Paintings after Ancient Masters: Mr. Five Willows (Wuliu), Tao Yuanming
1625
unspecified
From the collection of Cleveland Museum of Art
1625
unspecified
From the collection of Cleveland Museum of Art
Paintings after Ancient Masters: Mr. Five Willows (Wuliu), Tao Yuanming is a 1625 unspecified by Chen Hongshou, a Chinese Orthodox School work, held at Cleveland Museum of Art.

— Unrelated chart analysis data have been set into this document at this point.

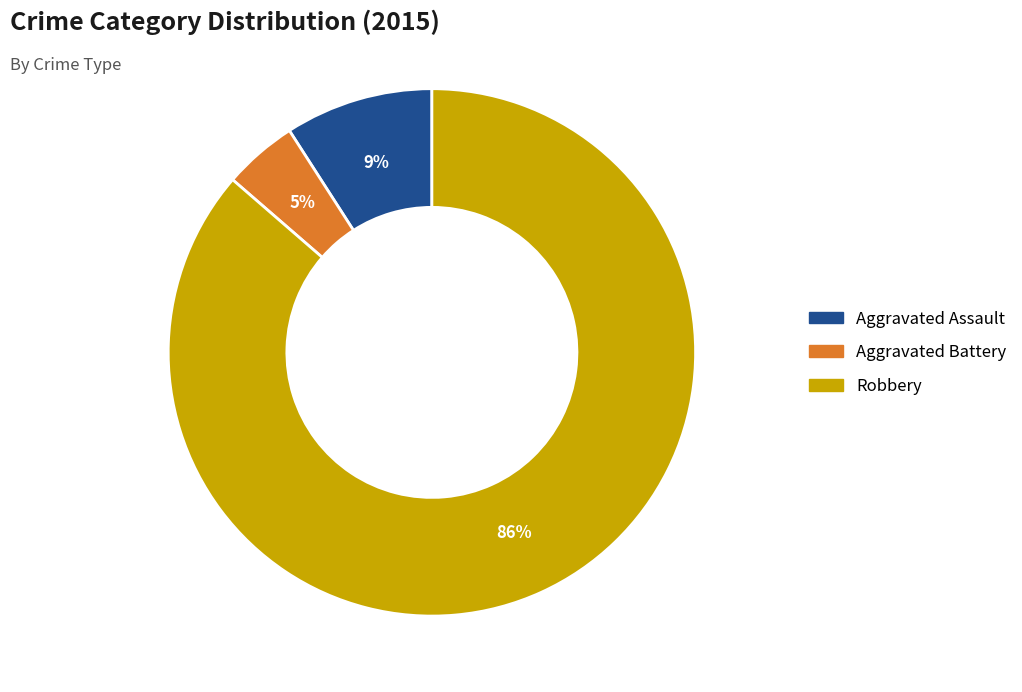

To the nearest percent, what is the average slice percentage?

33%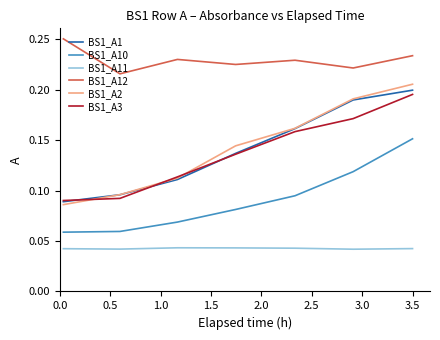

Does the chart have visible grid lines?

No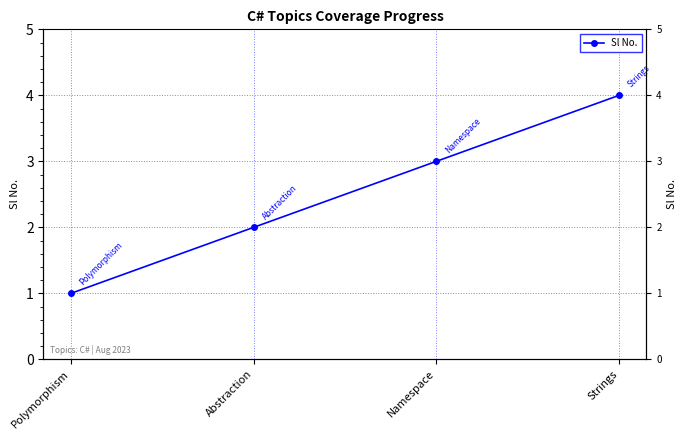

What is the ratio of the value at Strings to the value at Abstraction?

2.0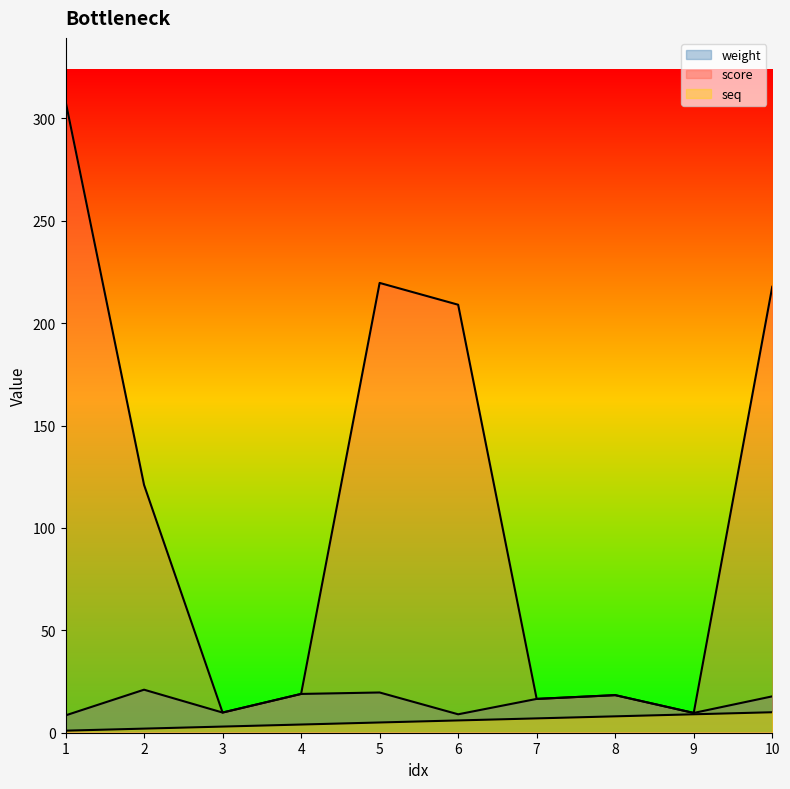

What is the approximate value of score at 7?

16.5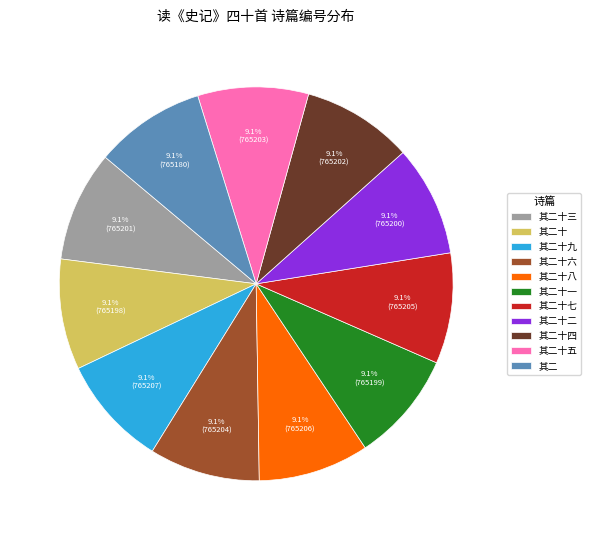

What is the total percentage of 其二 and 其二十八?

18.2%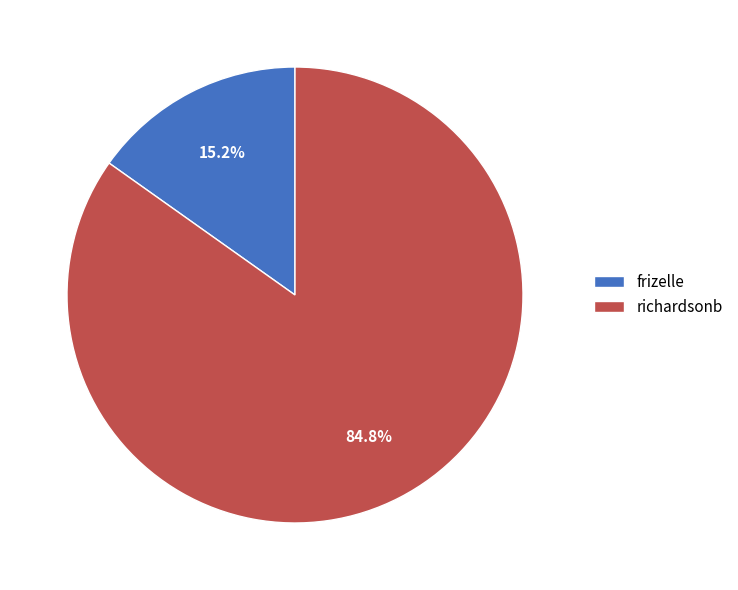

Is it true that richardsonb is 85% of the pie?

True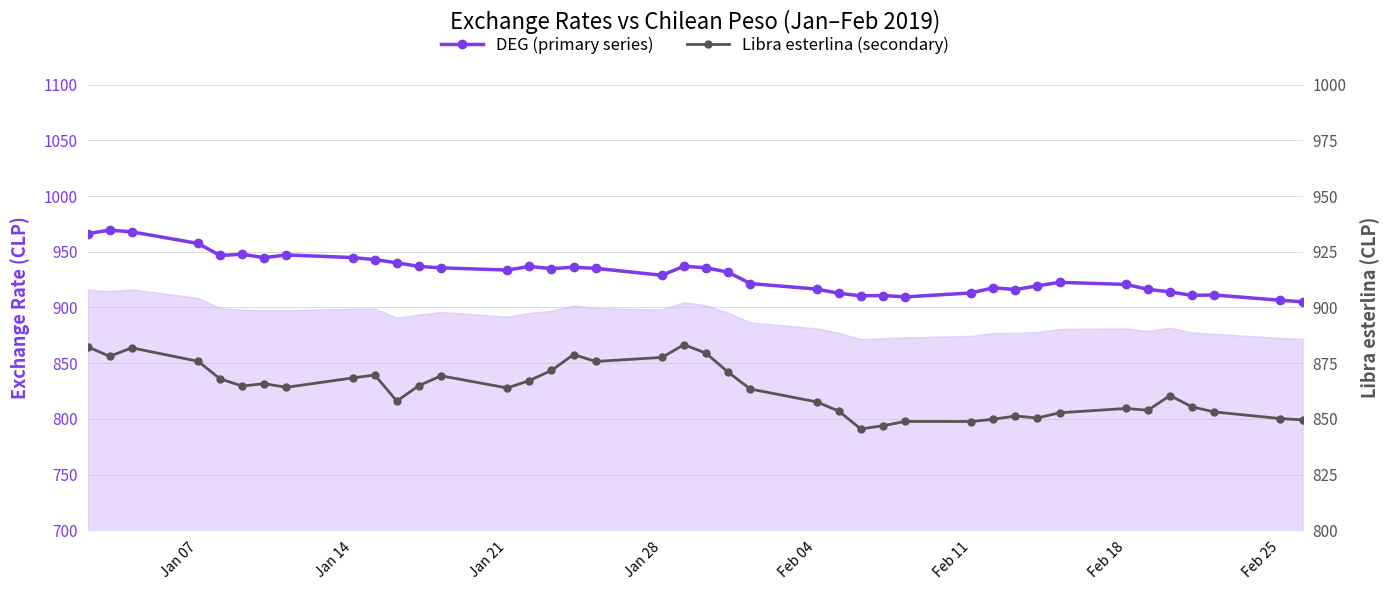

What are all the series names shown in the legend?

DEG (primary series), Libra esterlina (secondary)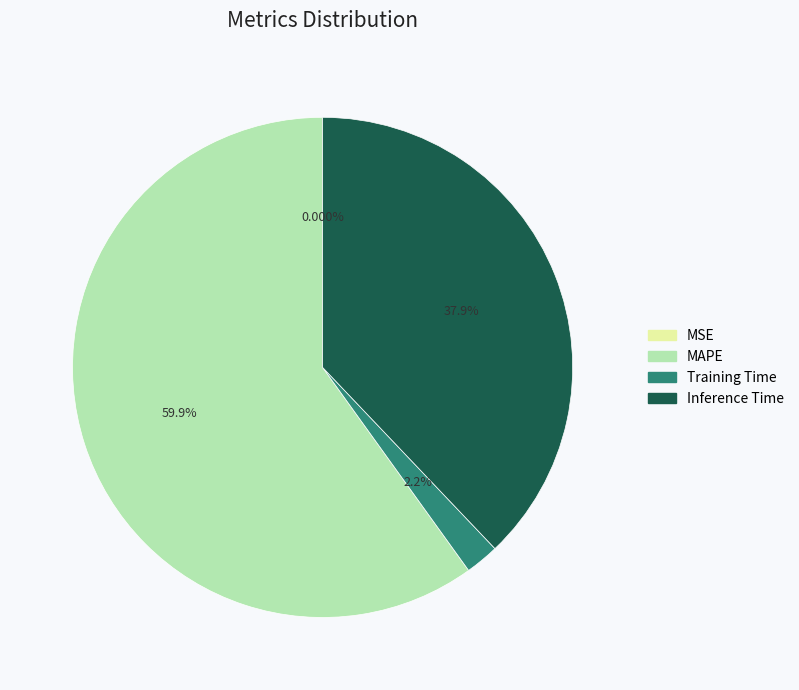

Does Inference Time account for over 50% of the chart?

No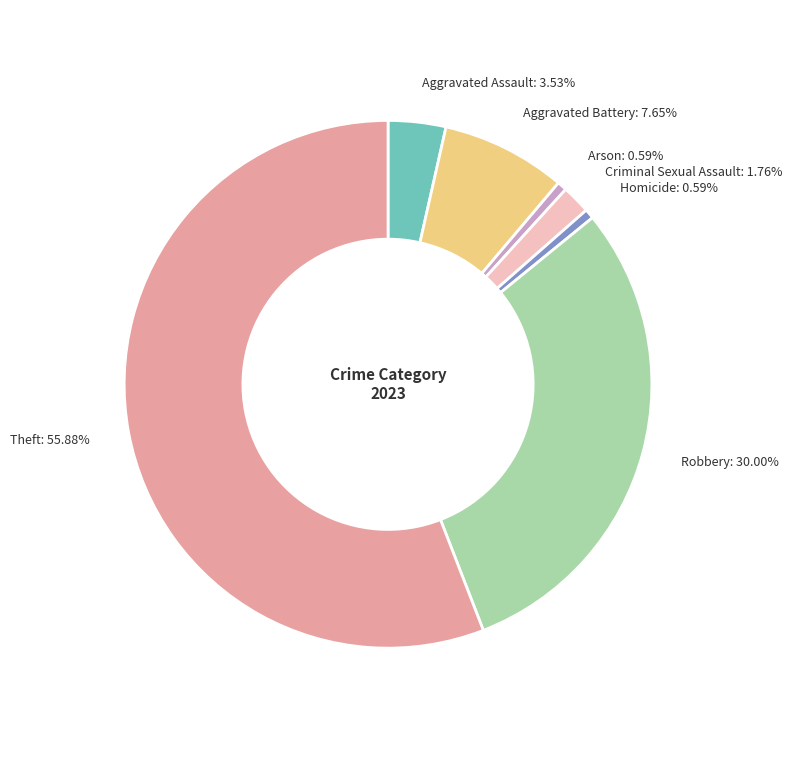

What percentage is the Criminal Sexual Assault slice, to the nearest percent?

2%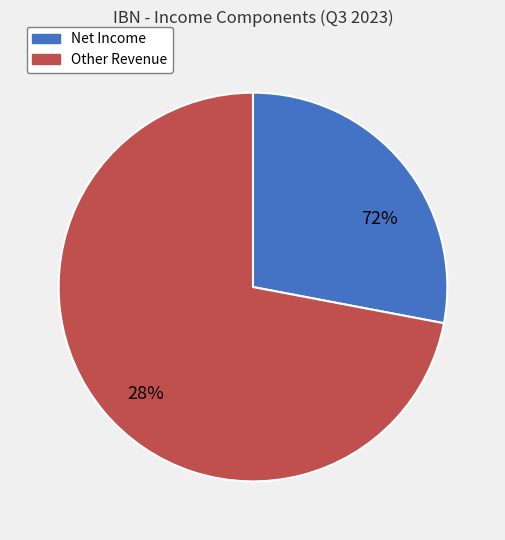

Is there any slice that represents more than half of the pie?

No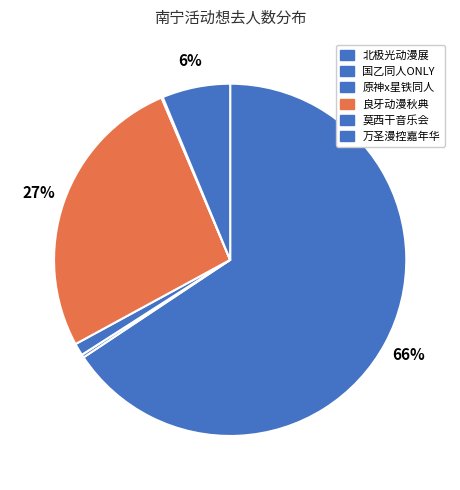

How many segments does this pie chart have?

6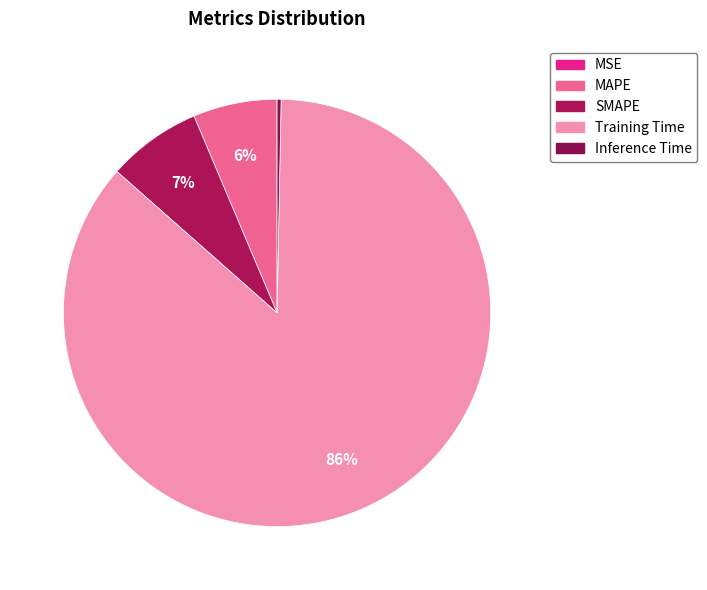

To the nearest percent, what percentage of the pie is MAPE?

6%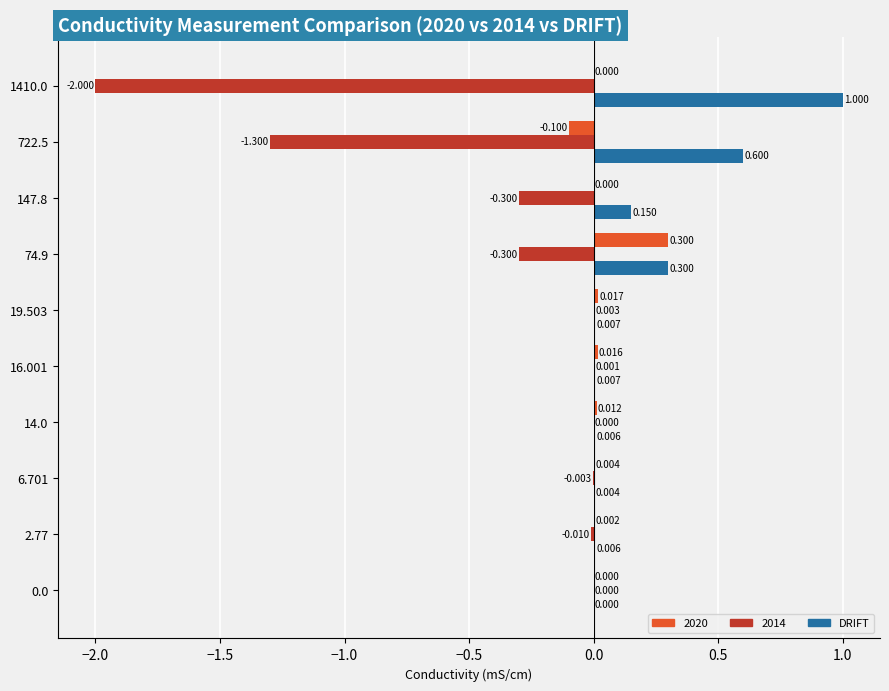

Is the value of 2014 at 19.503 greater than the value of DRIFT at 14.0?

No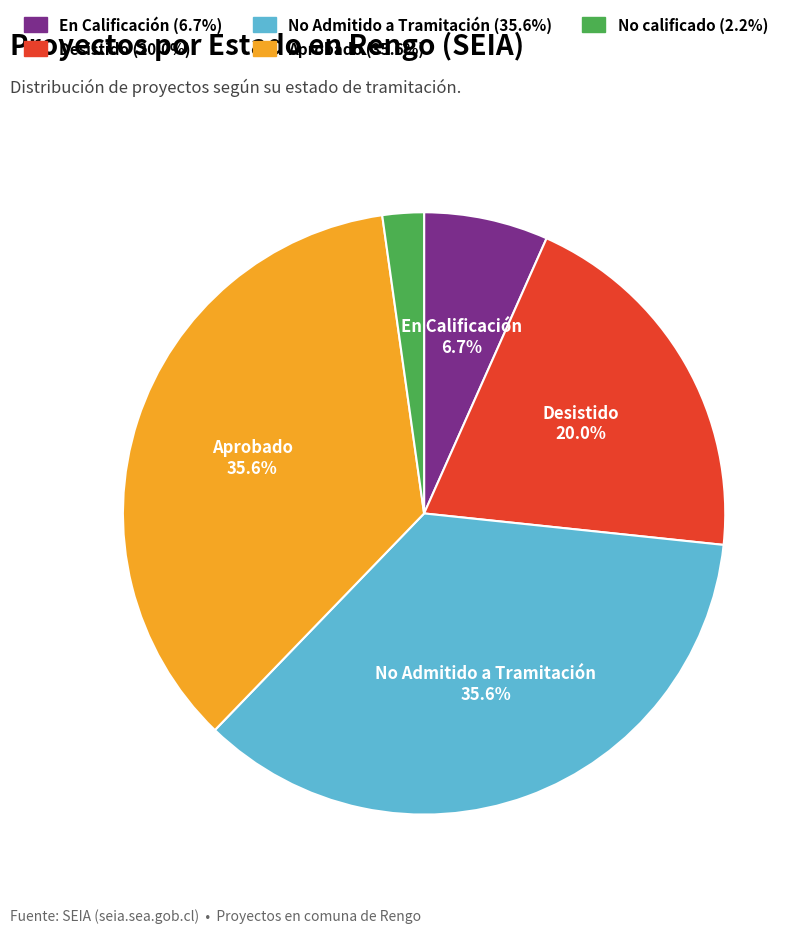

What percentage is NOT represented by No Admitido a Tramitación?

64.4%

You see a thin man in a plain robe standing under five willow trees. Chen Hongshou painted this in the 1600s, but the man is from a poem written a thousand years earlier. The artist liked old stories—he made them look fresh by giving the trees sharp, almost cartoonish leaves and putting the man in a pose that feels both stiff and alive. If you like how Chen mixes old tales with bold lines, look up Ming dynasty (1368–1644) paintings next.
The twenty paintings in this double-album by Chen Hongshou include landscapes, figures, and flowers. It also has one leaf featuring a woman, an often-used subject not found in the other albums from the latter part of his career. His late works are wonderful summations of Chen's peculiar and quirky art--archaistic, hyper-refined--but without accompanying shallowness or sentimentality. His figures and landscapes in the late albums are miniaturized, not unlike the small Chinese gardens, or the carefully selected small table rocks or old roots used for contemplation to see the world in miniature.…
This painting is dominated by a huge willow tree, alluding to poet Tao Yuanming, who used the name "Master of the Five Willows."